* _What the task asks_
The records below are made of lines; count those holding the word "part" and give the number only.

* _Data supplied_
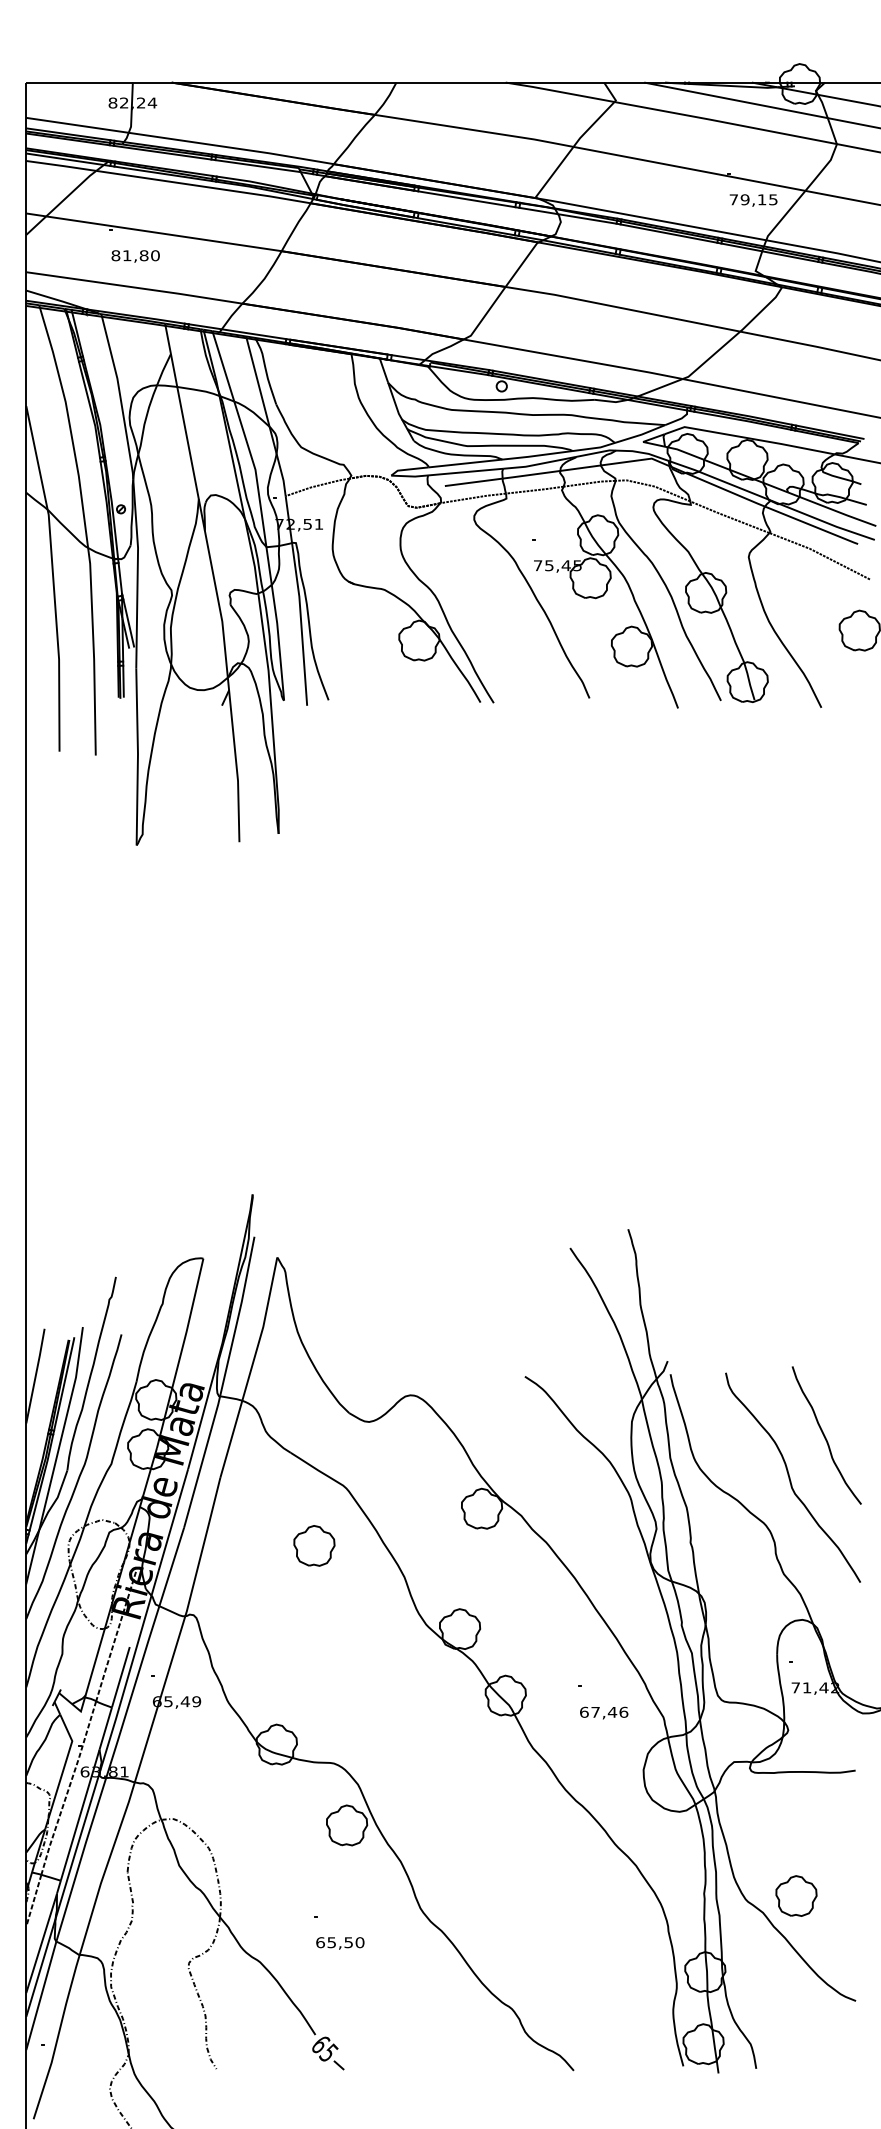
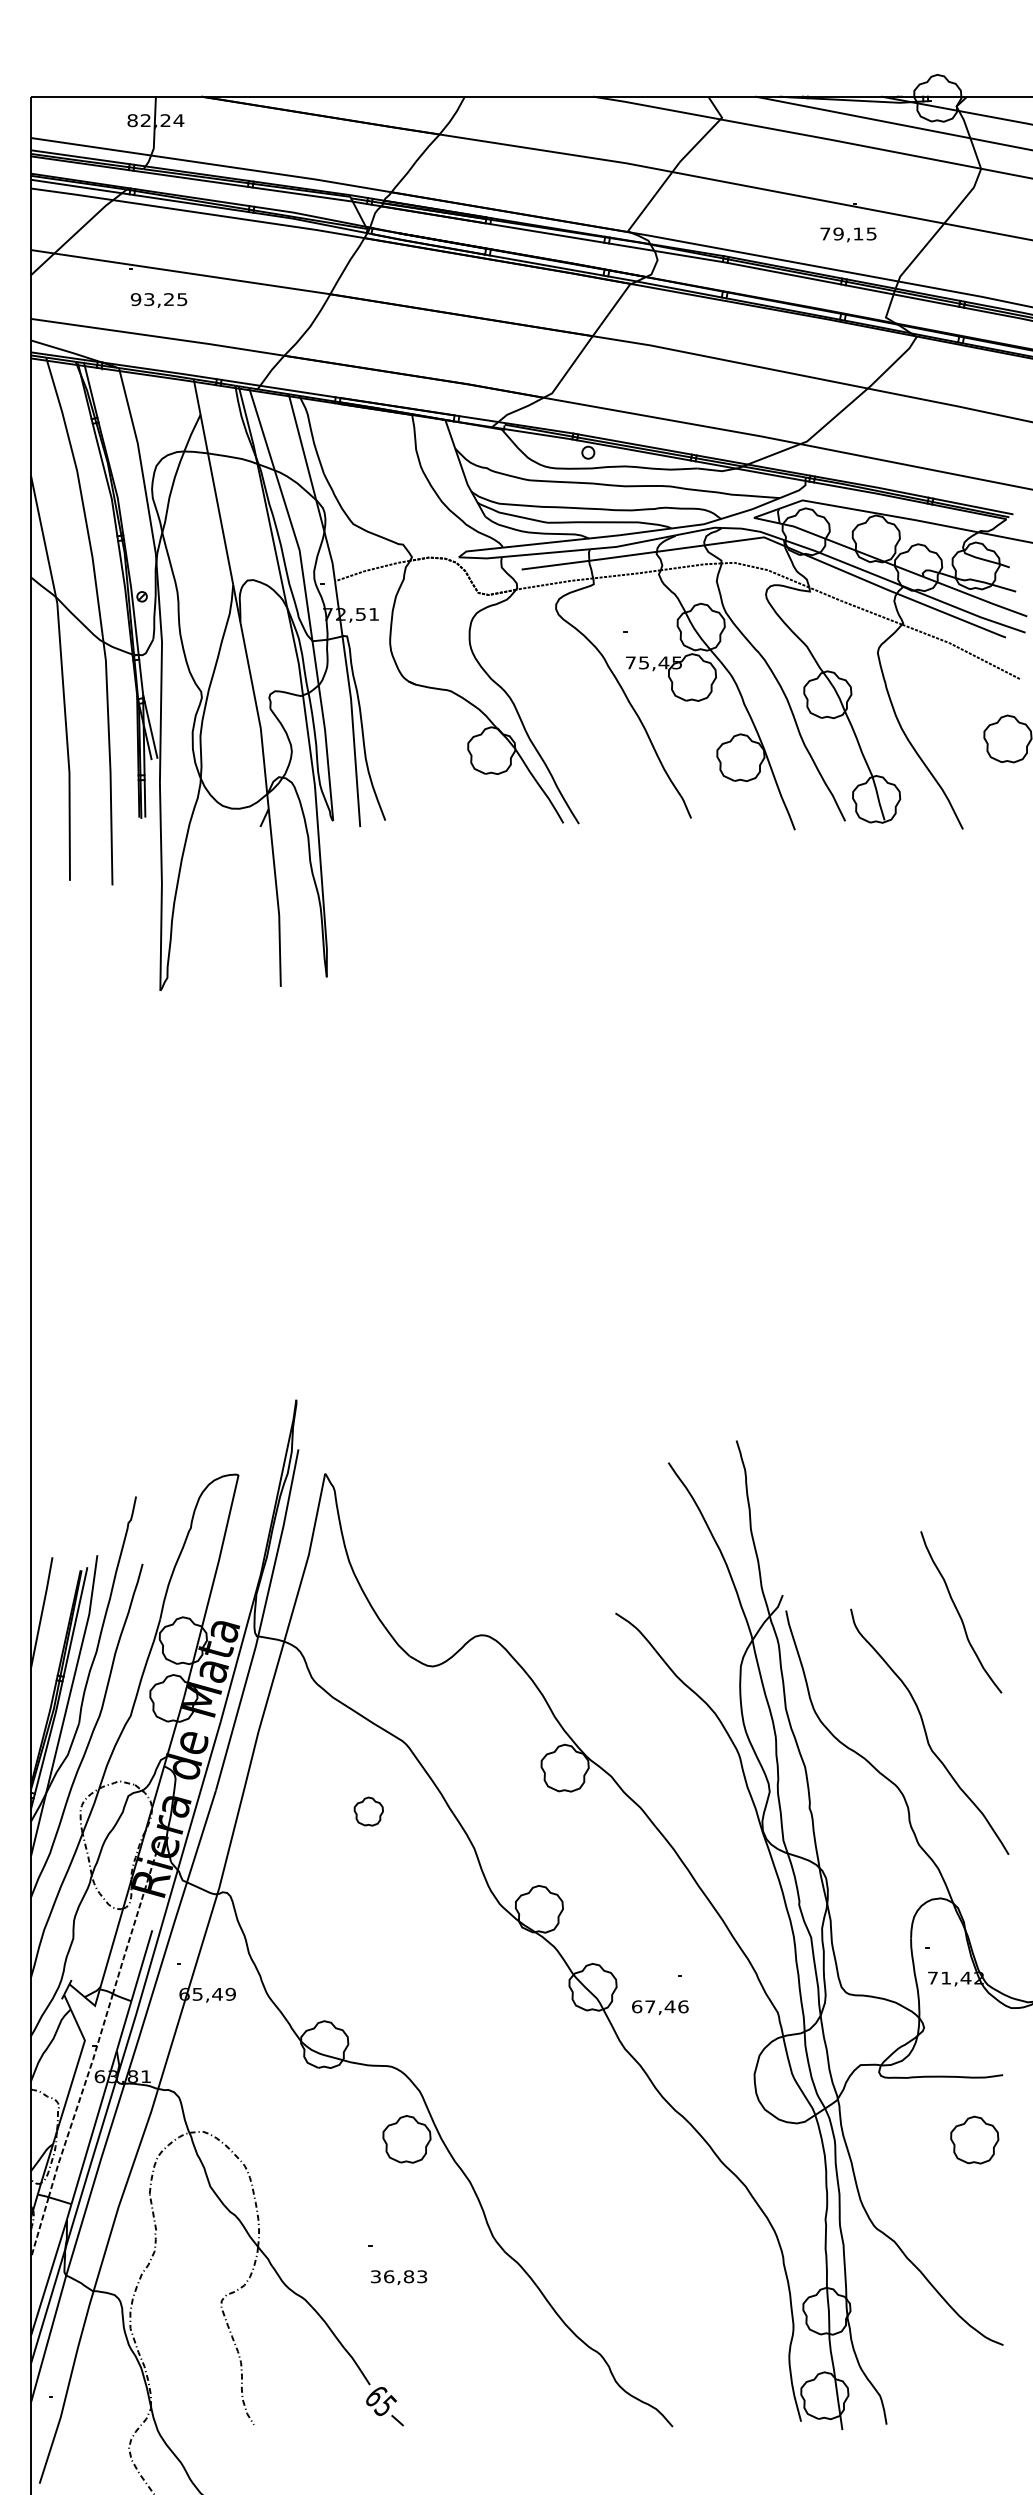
text: (753, 200) -> (848, 234), moved
text: (135, 255) -> (158, 299), 81,80 -> 93,25
curve: (825, 1435) -> (959, 1612), moved
part: (314, 1545) -> (368, 1811), size x0.6
text: (604, 1712) -> (660, 2007), moved
part: (796, 1895) -> (974, 2139), moved
text: (339, 1942) -> (398, 2276), 65,50 -> 36,83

* _Result of the exercise_
2